Fishy Tale

Air Date: September 17, 2010

Fishy Tale
Paul Greenberg with a wild Alaskan King Salmon. (Photo: Jon Rowley)

The Food and Drug Administration is poised to make a decision about whether to allow genetically modified salmon in the marketplace. Paul Greenberg, author of the new book "Four Fish," says it's one of many decisions the government has to make about the future of salmon that will have a huge effect on our environment and our last wild food.

Transcript

YOUNG: Well, obviously Ron Stotish has his own fish to fry in this case. But whether or not consumers find the whole idea of genetic modification palatable is a whole other kettle of fish. Paul Greenburg wrote the new book “Four Fish,” which tells the story of salmon, tuna, bass and cod, and our reliance on them as food. He has something else on his plate.

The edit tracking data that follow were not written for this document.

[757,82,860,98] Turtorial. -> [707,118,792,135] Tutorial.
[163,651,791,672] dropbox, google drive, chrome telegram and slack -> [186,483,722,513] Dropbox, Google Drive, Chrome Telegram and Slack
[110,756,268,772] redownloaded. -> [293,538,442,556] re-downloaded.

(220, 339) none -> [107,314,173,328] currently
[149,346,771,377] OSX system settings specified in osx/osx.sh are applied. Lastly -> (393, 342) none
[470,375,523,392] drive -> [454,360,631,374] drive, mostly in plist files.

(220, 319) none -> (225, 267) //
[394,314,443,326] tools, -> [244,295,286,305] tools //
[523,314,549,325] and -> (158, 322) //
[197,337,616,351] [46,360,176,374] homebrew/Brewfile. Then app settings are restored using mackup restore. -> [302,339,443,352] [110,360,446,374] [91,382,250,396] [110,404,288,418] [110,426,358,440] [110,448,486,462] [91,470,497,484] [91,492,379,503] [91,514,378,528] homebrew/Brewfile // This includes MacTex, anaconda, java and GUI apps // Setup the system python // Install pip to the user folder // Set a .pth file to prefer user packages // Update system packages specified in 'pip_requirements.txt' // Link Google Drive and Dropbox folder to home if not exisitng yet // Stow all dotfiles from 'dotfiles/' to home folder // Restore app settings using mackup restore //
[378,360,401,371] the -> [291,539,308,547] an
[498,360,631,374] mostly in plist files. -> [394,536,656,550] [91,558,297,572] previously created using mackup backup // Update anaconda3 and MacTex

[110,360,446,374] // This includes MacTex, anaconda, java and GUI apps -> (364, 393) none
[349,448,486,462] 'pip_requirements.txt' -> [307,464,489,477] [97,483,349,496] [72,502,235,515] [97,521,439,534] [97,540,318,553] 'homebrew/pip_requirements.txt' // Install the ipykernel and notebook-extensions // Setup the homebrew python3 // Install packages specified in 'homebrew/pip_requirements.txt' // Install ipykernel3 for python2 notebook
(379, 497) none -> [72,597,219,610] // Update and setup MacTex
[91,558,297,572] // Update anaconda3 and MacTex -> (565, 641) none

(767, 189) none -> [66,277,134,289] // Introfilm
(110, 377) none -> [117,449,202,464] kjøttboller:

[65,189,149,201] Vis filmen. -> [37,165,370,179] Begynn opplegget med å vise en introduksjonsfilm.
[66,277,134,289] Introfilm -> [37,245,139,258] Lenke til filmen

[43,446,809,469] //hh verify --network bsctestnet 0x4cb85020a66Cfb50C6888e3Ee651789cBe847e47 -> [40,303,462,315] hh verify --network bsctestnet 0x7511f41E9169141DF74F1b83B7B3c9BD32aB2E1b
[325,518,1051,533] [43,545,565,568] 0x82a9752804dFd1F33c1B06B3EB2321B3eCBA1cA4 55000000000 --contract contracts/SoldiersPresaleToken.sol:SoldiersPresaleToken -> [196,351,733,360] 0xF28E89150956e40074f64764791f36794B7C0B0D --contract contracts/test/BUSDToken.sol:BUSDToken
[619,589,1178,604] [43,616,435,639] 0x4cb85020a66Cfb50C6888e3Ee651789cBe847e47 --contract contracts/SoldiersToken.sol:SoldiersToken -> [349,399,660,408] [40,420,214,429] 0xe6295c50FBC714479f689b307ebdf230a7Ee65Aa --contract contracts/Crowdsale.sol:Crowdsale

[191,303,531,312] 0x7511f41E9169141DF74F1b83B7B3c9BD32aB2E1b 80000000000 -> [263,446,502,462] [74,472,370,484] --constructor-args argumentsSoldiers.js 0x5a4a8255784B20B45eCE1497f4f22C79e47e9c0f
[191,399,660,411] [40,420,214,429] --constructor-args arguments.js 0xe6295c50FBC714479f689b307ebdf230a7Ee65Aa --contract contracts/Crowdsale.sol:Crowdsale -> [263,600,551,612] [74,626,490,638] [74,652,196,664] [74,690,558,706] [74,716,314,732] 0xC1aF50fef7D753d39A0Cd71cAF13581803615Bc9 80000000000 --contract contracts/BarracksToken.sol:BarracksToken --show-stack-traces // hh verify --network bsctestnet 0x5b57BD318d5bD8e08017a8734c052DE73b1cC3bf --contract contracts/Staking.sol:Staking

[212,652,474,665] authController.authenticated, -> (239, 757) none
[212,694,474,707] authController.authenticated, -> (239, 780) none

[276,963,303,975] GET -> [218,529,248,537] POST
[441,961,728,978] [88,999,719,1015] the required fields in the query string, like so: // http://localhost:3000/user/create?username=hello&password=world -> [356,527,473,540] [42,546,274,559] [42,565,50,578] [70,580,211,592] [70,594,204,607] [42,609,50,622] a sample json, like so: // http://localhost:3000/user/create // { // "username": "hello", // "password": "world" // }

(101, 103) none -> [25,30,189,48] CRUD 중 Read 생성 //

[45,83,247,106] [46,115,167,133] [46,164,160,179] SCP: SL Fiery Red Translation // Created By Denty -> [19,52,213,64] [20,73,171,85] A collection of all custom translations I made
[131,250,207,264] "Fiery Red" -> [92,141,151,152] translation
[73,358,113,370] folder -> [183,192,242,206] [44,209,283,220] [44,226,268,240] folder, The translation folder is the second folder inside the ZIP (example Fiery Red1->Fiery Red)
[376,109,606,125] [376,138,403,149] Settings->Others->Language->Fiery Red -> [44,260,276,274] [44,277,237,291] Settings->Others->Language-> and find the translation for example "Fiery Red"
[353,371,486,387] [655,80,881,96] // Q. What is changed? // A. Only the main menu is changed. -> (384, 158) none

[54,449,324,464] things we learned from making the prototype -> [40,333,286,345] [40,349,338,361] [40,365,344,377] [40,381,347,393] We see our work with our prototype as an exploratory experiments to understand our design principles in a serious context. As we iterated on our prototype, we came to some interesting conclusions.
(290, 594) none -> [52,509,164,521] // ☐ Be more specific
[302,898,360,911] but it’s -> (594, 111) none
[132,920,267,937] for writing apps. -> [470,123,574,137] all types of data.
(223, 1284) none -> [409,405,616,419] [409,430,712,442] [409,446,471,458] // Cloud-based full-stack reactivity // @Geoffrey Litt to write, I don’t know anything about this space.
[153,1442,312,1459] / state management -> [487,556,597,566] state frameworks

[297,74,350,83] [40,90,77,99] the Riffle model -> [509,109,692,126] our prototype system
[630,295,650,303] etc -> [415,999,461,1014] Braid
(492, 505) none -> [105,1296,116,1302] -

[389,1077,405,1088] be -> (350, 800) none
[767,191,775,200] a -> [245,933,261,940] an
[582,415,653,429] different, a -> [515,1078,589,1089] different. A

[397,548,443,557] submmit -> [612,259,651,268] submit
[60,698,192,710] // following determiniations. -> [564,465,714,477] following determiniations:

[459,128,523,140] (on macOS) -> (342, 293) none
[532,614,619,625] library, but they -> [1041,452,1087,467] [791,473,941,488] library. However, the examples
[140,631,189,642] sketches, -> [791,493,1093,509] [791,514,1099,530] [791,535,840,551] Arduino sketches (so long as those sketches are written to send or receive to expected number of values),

GREENBERG: So, Uncle Sam walks into a fish restaurant, takes off his star-spangled hat, and asks the waiter what’s on special.

“Uh, today we have a genetically-modified Atlantic salmon, spliced with Pacific salmon growth gene and modulated by a regulator protein from an Ocean Pout.”

"Uh, ok, anything else?"

“Not much, I’m afraid, just a wild Sockeye from the pristine unpolluted waters of Bristol Bay, Alaska. What’ll it be?”

If you were in Uncle Sam’s seat, you’d surely chose the wild salmon over the modified one, but our government, forever at odds with itself when it comes to figuring out the puzzle of the American seafood supply, is leaning towards the transgenic. At this very moment, the US Food and Drug Administration is close to approving an engineered Atlantic salmon that grows twice as fast as an unmodified fish. If North America’s existing salmon farms all switch to growing modified animals, we could have about a quarter billion more pounds of salmon in the market every year.

Sounds good on the surface, but seen in the larger context of American fisheries, it doesn’t make much sense. While the government seeks to boost farmed salmon supplies through transgenics, it is simultaneously letting wild salmon go to pot. At the headwaters of Bristol Bay, Alaska, the spawning grounds of perhaps the most productive wild salmon runs left on earth, the international mining giant, Anglo American plans to construct pebble mine. The largest open pit copper and gold mine in the US. Mines of this nature are notoriously bad for fish. Just this summer, a copper mine failure in China’s Ting River killed millions of fish. A similar disaster in the Bristol Bay fishery could mean the destruction of around a quarter of a billion pounds of fish.

Precariously, about the same amount of salmon that Aquabounty hopes to produce with its transgenic fish. US Environmental Protection Agency has the power to stop Pebble Mine through the Clean Water Act, but has so far failed to act. More transgenic fish, less wild fish. You have to scratch your head at a government that’s planning that kind of seafood menu for it’s citizens. Instead of endorsing a risky experiment in genetic salmon modification, wouldn’t it be better if our leaders protected wild salmon habitat? In the end, we’d have just as much fish on our plates, and a safer environment to boot. Personally, I’d hate to go into a restaurant and have a transgenic fish be the only salmon option on the menu. If that ends up being the case, I might just order the chicken.

YOUNG: Paul Greenberg is the author of Four Fish: The Future of the Last Wild Food.